Paravirtualized spinlock implementation for KVM guests [Kernel]

Prev: jz4740-adc: check kmalloc() result
Next: make 3.82 fails on powerpc defconfig update [was: Linux 2.6.35]

From: Avi Kivity on 2 Aug 2010 04:50

On 07/26/2010 09:15 AM, Srivatsa Vaddagiri wrote:
> Paravirtual spinlock implementation for KVM guests, based heavily on Xen guest's
> spinlock implementation.
>
>
> +
> +static struct spinlock_stats
> +{
> + u64 taken;
> + u32 taken_slow;
> +
> + u64 released;
> +
> +#define HISTO_BUCKETS 30
> + u32 histo_spin_total[HISTO_BUCKETS+1];
> + u32 histo_spin_spinning[HISTO_BUCKETS+1];
> + u32 histo_spin_blocked[HISTO_BUCKETS+1];
> +
> + u64 time_total;
> + u64 time_spinning;
> + u64 time_blocked;
> +} spinlock_stats;

Could these be replaced by tracepoints when starting to spin/stopping
spinning etc? Then userspace can reconstruct the histogram as well as
see which locks are involved and what call paths.

* [Entries shown]:

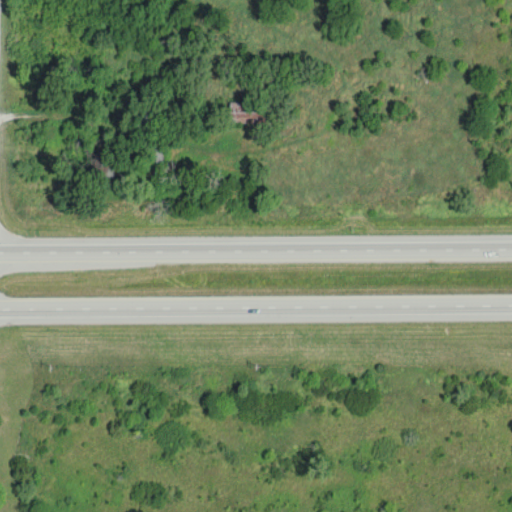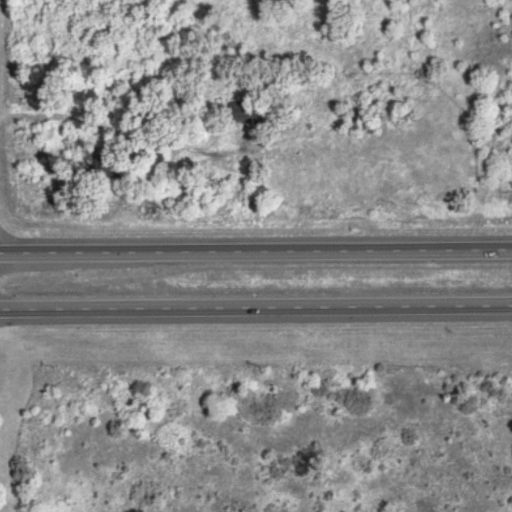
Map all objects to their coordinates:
building: (247, 113)
building: (102, 165)
road: (256, 250)
road: (256, 307)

* [Problems to solve]:
**1)** Which fields in the spinlock_stats structure of the KVM spinlock post are declared as u64?
**2)** According to the KVM spinlock post, what is the paravirtual spinlock implementation for KVM guests heavily based on?

* [Results of the tasks]:
**1)** taken, released, time_total, time_spinning, time_blocked

**2)** Xen guest's spinlock implementation.